Restaurant L’Osmose

4.5

Gaffe, vous roulez trop vite, vous allez la louper et ça serait ballot. Plein centre-ville, à un jet d’anchois du Vieux-Port d’un côté et à un jet de tomate de l’Hôtel Continental où elle s’adosse en toute modestie. De 2001 à 2017, la maison était connue pour sa sérieuse cuisine vietnamienne: « le New-Dalat ». Fin 2017 et après un lifting réussi, Marlène Ninh reprend les rênes de la boutique de ses parents avec son compagnon Olivier Mouren: union de savoir-faire (aussi)! Elle sait les recettes vietnamiennes familiales, ce pur marseillais maitrise la cuisine « classique » comme peu de cuisiniers dans la ville. Souvent à l’ombre de chefs aimant la lumière, le récent quadra est sorti de « Bonneveine ». En cuisine à Marseille aux côtés de Christian Ernst (Charles Livon), un peu chez Passédat, un bon moment à la Mado à Aix, à la fameuse calanque de Figuerolles (la Ciotat) et encore récemment au Rowing Club du temps de Gilbert Bitton. Des clients heureux, il en a fait une montagne. L’histoire continue ici, ou plutôt commence pour moi et la vingtaine de veinards attablés. Les propositions au quotidien sont inspirées…et amusantes à lire!

En effet! La sole farcie aux couteaux se frotte à la daube de bœuf vietnamienne! Le rôti de veau aux saveurs de la garrigue au gio thu (terrine de cochon vermicelles)! Les nems aux crevettes au rumsteak-lentilles au lard! Le ban cuon au pageot rôti au jus de langoustines! Etonnant non? Le jour de mon voyage… pardon… repas: entrée « rognons de veau en persillade ». Ils sont parfaits, cuit entier et rosé à cœur, coupé pour la présentation dans un petit bouillon parfumé.

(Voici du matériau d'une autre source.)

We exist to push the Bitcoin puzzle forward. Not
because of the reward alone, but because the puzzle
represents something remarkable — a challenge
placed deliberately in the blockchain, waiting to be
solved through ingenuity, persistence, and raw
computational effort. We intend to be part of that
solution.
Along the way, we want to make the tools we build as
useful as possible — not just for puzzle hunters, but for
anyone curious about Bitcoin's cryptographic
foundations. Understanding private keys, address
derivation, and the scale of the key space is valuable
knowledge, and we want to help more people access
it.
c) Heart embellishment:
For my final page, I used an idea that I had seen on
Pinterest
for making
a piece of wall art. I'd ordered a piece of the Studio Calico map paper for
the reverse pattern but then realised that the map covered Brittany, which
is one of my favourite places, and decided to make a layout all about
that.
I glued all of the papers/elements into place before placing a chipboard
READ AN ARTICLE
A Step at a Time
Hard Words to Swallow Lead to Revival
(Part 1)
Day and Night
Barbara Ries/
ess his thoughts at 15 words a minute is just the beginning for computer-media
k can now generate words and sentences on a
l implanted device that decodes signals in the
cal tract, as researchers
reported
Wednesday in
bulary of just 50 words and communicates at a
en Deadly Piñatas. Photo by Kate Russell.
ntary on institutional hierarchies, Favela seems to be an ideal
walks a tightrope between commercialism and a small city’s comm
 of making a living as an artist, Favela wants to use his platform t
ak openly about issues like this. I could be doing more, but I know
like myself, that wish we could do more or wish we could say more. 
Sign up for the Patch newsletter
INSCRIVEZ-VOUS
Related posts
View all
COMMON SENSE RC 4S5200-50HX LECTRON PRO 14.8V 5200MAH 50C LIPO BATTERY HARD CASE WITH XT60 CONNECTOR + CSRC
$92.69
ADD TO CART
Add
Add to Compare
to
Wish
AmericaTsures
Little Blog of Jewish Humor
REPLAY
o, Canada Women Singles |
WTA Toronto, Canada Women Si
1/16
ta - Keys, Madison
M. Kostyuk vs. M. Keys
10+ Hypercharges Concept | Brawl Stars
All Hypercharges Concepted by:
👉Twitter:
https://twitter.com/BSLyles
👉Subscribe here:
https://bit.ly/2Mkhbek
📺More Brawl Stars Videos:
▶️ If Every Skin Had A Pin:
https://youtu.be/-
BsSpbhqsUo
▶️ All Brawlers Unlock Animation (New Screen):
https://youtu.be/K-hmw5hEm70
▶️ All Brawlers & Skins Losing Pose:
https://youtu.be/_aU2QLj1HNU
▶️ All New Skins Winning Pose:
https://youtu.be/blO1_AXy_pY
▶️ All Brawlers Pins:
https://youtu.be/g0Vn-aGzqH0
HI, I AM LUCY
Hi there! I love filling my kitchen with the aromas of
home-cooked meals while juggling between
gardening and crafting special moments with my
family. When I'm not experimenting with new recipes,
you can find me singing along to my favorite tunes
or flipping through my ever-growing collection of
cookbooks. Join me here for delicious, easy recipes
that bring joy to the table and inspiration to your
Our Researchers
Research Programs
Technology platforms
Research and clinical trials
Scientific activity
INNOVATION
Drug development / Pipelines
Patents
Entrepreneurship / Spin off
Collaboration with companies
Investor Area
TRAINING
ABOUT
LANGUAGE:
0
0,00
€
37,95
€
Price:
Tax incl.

Mignon comme tout, 15/20. J’ai envie de sourire en entamant mon « banh canh cua, udon au crabe dans son bouillon ». J’ai beau me touiller le ciboulot, jamais vécu un tel grand écart lors d’un repas! Et encore moins avec un tel niveau de cuisine! Excellent bouillon mijoté, fruité et épicé (coriandre, soja…), du croustillant et du mou. Pâtes udon translucides à la pâte de riz. 15/20. Dessert? Dôme au chocolat ou « panacotta aux fruits »? Elle: panacotta parfaite dans sa texture, coulis fruité peu sucré. Dessus, une véritable salade de fruits frais: mangue, ananas, pomme et poire. 15/20 encore. Beaux verres, serviettes en tissus, service sérieux et souriant de Marlène Ninh. Baie vitrée qui éclaire une salle bien tenue, terrasse. Adresse en devenir, archétype d’une forme de restauration d’avenir: affaire de couple, produits frais, recettes imaginatives et surtout, aucune course imbécile au volume. Et quel rapport qualité-prix!